Ms Hughes also announced plans to make sure that Sure Start is reaching more of the most disadvantaged families who may not be making use of the services from which they stand the most to gain.

Building on last month's announcement of an enhanced role for Health Visitors in Sure Start, she set out:

* a new requirement for every Sure Start Children's Centre to run a home visiting and outreach programme for parents of all new babies

* a new requirement for Sure Start Children's Centres to evaluate the services that they provide and make sure they are responsive to the needs of the most disadvantaged groups

* the importance of working with the community and voluntary sector whose expertise and skills will be vital in reaching these groups; and

* a wish to see parents who have had their lives improved by Sure Start spreading the message of Sure Start and what it has to offer

Ms Hughes said:

'I am delighted to announce that 1,000 Sure Start Children's Centres are now up and running ahead of the target date. Sure Start is one of this government's biggest success stories. Before 1999, parents of very young children had little or nothing in the way of support. Now we are seeing all the services parents need being offered in their community and under one roof. That is what modern public services should be all about.

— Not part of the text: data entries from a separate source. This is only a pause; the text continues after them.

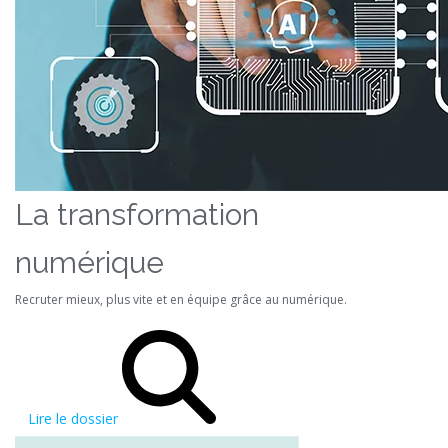
La transformation
numérique
Recruter mieux, plus vite et en équipe grâce au numérique.
Lire le dossier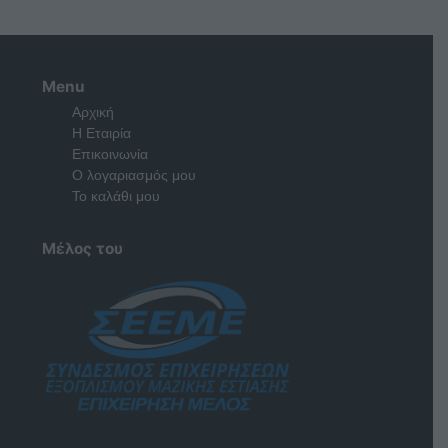
Menu
Αρχική
Η Εταιρία
Επικοινωνία
Ο λογαριασμός μου
Το καλάθι μου
Μέλος του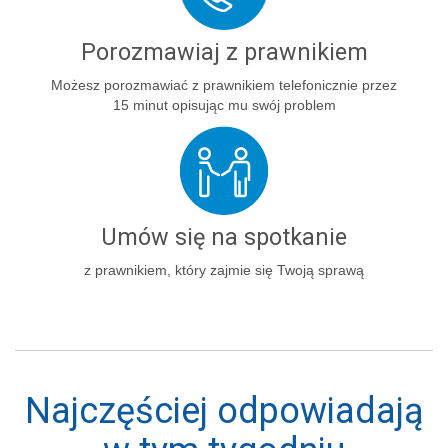
Porozmawiaj z prawnikiem
Możesz porozmawiać z prawnikiem telefonicznie przez
15 minut opisując mu swój problem
Umów się na spotkanie
z prawnikiem, który zajmie się Twoją sprawą
Najczęściej odpowiadają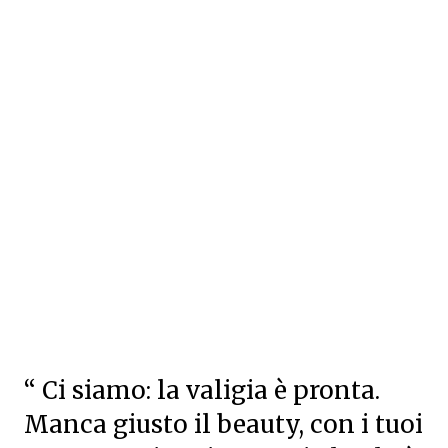
“ Ci siamo: la valigia è pronta.
Manca giusto il beauty, con i tuoi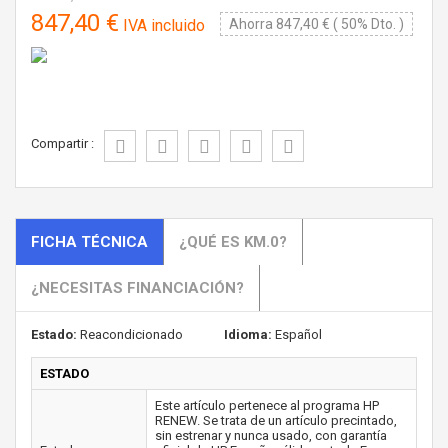
847,40 €
IVA incluido
Ahorra 847,40 € ( 50% Dto. )
Compartir :
FICHA TÉCNICA
¿QUÉ ES KM.0?
¿NECESITAS FINANCIACIÓN?
Estado:
Reacondicionado
Idioma:
Español
ESTADO
Este artículo pertenece al programa HP
RENEW. Se trata de un artículo precintado,
sin estrenar y nunca usado, con garantía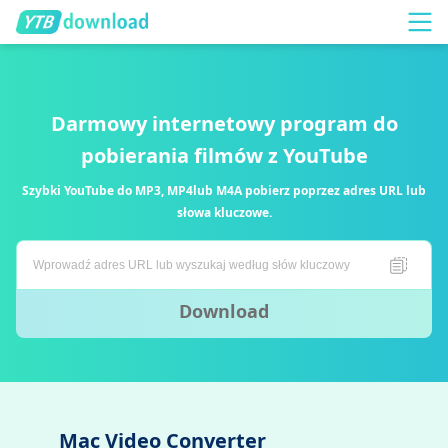
Darmowy internetowy program do
pobierania filmów z YouTube
Szybki YouTube do MP3, MP4lub M4A pobierz poprzez adres URL lub
słowa kluczowe.
Download
Mac Video Converter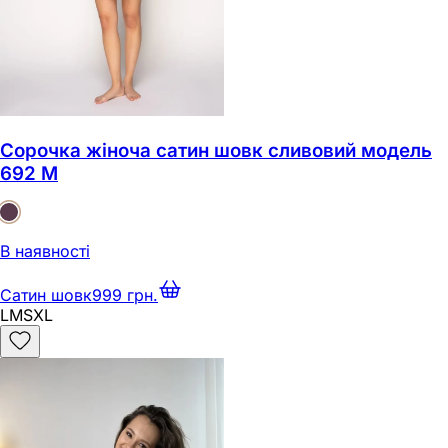
Сорочка жіноча сатин шовк сливовий модель
692 M
В наявності
Сатин шовк
999 грн.
L
M
S
XL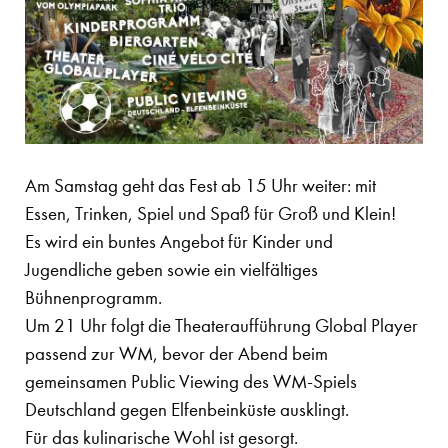
Am Samstag geht das Fest ab 15 Uhr weiter: mit
Essen, Trinken, Spiel und Spaß für Groß und Klein!
Es wird ein buntes Angebot für Kinder und
Jugendliche geben sowie ein vielfältiges
Bühnenprogramm.
Um 21 Uhr folgt die Theateraufführung Global Player
passend zur WM, bevor der Abend beim
gemeinsamen Public Viewing des WM-Spiels
Deutschland gegen Elfenbeinküste ausklingt.
Für das kulinarische Wohl ist gesorgt.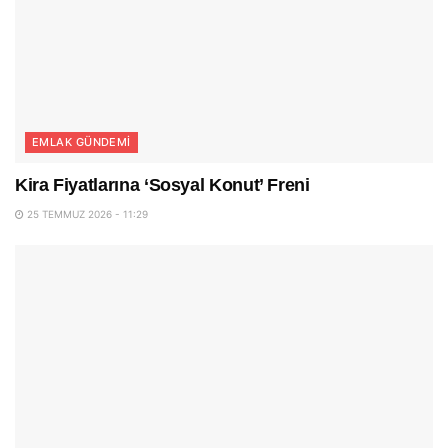
EMLAK GÜNDEMI
Kira Fiyatlarına ‘Sosyal Konut’ Freni
25 TEMMUZ 2026 - 11:29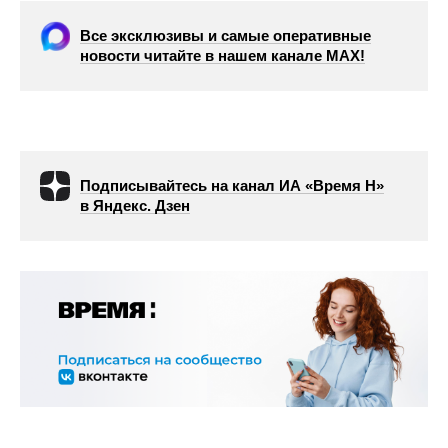
Все эксклюзивы и самые оперативные
новости читайте в нашем канале МАХ!
Подписывайтесь на канал ИА «Время Н»
в Яндекс. Дзен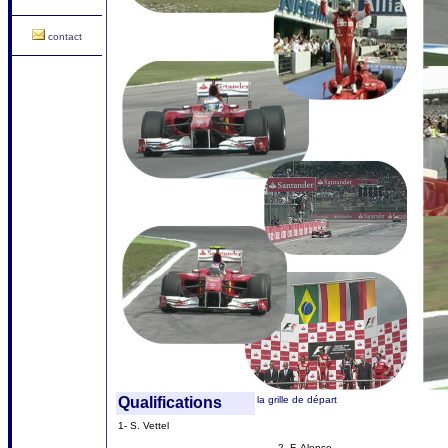
contact
Qualifications
la grille de départ
1- S. Vettel
2- F. Alonso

'By 2010 there will be a children's centre in every community - that's 3,500 in total. But we know that some families don't feel comfortable walking through the door, even though they could use the help most. This doesn't mean Sure Start has failed or that it is just for the poorest or most excluded families but it does mean that we must all work harder.

'I have made clear my expectation that local authorities work with the voluntary and community sector to reach the most socially excluded families and last month we announced plans to make better use of health visitors in doing this. Today I am setting out new requirements that from next month Sure Start Children's Centres will visit every parent of a newborn baby in their area and begin to evaluate the services that they are providing to make sure they are accessible and responsive to the needs of the most disadvantaged in the community.

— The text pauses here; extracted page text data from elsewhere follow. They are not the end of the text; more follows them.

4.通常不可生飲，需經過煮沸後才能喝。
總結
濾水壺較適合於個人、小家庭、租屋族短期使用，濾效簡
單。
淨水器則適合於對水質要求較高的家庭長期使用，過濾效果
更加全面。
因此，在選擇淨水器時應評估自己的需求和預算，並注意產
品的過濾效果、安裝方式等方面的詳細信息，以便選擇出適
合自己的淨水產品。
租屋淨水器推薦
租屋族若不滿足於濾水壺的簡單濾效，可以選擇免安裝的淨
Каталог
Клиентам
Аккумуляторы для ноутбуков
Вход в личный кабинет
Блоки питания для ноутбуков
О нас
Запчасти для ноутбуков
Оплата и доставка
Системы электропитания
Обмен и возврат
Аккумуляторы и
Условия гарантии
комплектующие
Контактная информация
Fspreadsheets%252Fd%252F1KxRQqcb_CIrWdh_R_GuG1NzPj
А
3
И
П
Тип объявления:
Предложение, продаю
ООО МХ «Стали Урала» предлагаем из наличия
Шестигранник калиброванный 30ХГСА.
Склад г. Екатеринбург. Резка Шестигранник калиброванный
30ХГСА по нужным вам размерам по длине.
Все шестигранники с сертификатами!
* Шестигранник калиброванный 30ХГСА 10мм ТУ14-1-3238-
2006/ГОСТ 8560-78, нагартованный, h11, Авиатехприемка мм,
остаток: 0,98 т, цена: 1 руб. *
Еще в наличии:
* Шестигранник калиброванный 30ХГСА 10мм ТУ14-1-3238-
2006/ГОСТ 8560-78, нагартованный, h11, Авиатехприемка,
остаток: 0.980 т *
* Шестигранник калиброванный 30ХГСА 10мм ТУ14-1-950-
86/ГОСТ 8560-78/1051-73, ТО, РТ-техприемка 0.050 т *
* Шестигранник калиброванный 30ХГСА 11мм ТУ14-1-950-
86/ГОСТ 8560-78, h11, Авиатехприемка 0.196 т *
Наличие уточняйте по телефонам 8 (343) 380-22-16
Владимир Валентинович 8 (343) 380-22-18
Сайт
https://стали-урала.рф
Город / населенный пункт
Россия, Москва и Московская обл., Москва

'But public services can only go so far. We know that best way to get a message to mums and dads who aren't using them is through other mums and dads at the school gates, in the doctor's surgery, in the local shop or at their place of worship. I therefore also want to call on parents who have had the benefit of Sure Start to use these informal networks to spread the message of Sure Start.'


1. This press notice applies to England

2. Further information on Sure Start Children's Centre is available from

3. Children's centres are a 'one-stop' service providing parents and children with information, advice and integrated services that are family-focused and flexible to meet families' needs. Those which serve the most disadvantaged communities will offer the most intensive support through a full range of services including early years provision; community health services; family support services; advice for parents on training and work through links with Jobcentre Plus; and support for childminders.

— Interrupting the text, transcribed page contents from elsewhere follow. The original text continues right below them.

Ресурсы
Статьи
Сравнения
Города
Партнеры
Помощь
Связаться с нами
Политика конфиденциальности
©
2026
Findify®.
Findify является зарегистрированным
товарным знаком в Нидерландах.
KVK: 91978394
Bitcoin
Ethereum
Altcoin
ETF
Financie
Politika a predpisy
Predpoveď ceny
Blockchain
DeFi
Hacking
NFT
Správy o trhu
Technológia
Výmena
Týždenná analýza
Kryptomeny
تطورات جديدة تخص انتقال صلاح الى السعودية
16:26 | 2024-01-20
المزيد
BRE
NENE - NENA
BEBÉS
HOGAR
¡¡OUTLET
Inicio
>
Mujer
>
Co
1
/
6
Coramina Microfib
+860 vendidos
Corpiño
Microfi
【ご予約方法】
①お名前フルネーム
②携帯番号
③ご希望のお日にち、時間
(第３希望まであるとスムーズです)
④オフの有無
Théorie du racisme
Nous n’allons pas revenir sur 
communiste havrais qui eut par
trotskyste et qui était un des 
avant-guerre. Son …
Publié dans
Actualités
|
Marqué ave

4. The government has invested over£20 billion on early years and childcare services since 1997 (including funding to support free early education for 3 and 4 year olds) as part of an unprecedented expansion of provision for young children and families.

5. Government spending on Sure Start Group programmes alone will reach£1.8bn in 2007-08, around double the 2004-05 figure. The GSSG will total nearly£3bn for the period 2006-08, an increase of£700m, compared to 2004-06, on a like-for-like basis.

Next month the Department for Education will issue planning and practice guidance to SSCC to include new requirements for reaching the most disadvantaged families.